基于可变数据压缩的GPU核辅助加速策略-CSDN博客

本文链接：https://blog.csdn.net/u013893074/article/details/54315879

报告介绍了Core-Assisted Bottleneck Acceleration (CABA)框架，旨在利用未充分利用的GPU资源解决内存带宽瓶颈问题。CABA通过硬件辅助数据压缩，启用帮助线程（assist warps）来加速应用程序执行，减少计算、内存和数据依赖停滞时的闲置资源。使用Base-Delta-Immediate (BDI)压缩方法，CABA在一组带宽敏感的GPU应用上平均提高了41.7%的系统性能。

摘要由CSDN通过智能技术生成

A report brief about paper A Case for Core-Assisted Bottleneck Acceleration in GPUs: Enabling Flexible Data Compression with Assist Warps.
A comprehensive design and evaluation.
Off-chip memory bandwidth is one of the bottleneck of GPU execution, which makes the GPU computational resources idle. The paper introduces Core-Assisted Bottleneck Acceleration CABA framework to make use of unutilized on-chip resources to solve the idle problem mentioned.

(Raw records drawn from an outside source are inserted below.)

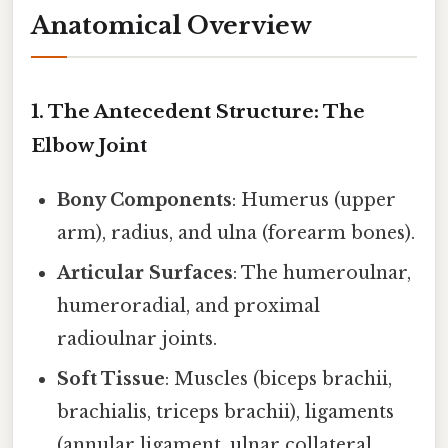
Anatomical Overview
1. The Antecedent Structure: The
Elbow Joint
Bony Components
: Humerus (upper
arm), radius, and ulna (forearm bones).
Articular Surfaces
: The humeroulnar,
humeroradial, and proximal
radioulnar joints.
Soft Tissue
: Muscles (biceps brachii,
brachialis, triceps brachii), ligaments
(annular ligament, ulnar collateral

CABA employs hardware available on-chip but underutilized, and offers versatility in algorithm choice(hardware-based) for different applications, once the application can't benefits from compression, CABA can easily disable the compression. Unutilized compute resources come from Compute, Memory and Data Dependence Stalls. And unutilized on-chip memory is limited by the available registers and shared memory, the hard limit on the number of threads and thread blocks per core, the number of thread blocks in the occupancy. The helper thread of CABA is low overhead, and need to be treated differently from regular threads. To implement low overhead, helper thread is easy to be managed, to enable, trigger and kill threads, and it should be flexible enough to adapt to the runtime behavior of the regular program, while communicating with original thread.

Assist warps compress data,executing code to speed up application execution, and shares the same context as the regular warp to simplify scheduling and data communication. Assist warps compress cache blocks before written to memory, and decompress before cache blocks placed into cache.

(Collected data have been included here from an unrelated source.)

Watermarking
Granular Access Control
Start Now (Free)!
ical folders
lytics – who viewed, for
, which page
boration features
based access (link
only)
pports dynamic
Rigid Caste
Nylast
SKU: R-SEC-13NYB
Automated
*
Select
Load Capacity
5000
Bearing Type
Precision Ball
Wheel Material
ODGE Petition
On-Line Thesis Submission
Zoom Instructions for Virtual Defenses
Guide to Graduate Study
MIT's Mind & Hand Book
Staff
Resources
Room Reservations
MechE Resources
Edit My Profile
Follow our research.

The CABA Framework is based on hardware/software co-design, with pure software only will have high overhead and with pure hardware would make register allocation and data communication more difficult. In hardware level, sequences of instructions are dynamically inserted into the execution stream.The author track and manage of the instructions at the granularity of a warp, which was called Assist Warps. The assist warps does not own a separate context, but shares both a context and a warp ID with regular warp. For different actions, helper thread requires a different number of registers, which have a short lifetime. And the subroutine of the assist warp can be written both by CUDA extensions with PTX instructions or the microarchitecture in the internal GPU instruction format. There are three main hardware additions, Assist Warp Store, Assist Warp COntroller and Assist Warp Buffer.

To compress the data, Base-Delta-Immediate compression BDI is used. BDI represents a cache line with low dynamic range using a common base (or multiple bases) and an array of deltas. The author views a cache line as a set of fixed-size values, and decompression is simply a masked vector addition of the deltas to the appropriate bases.

The use of CABA or memory compression improves system performance about 41.7% on average on a set of bandwidth-sensitive GPU applications.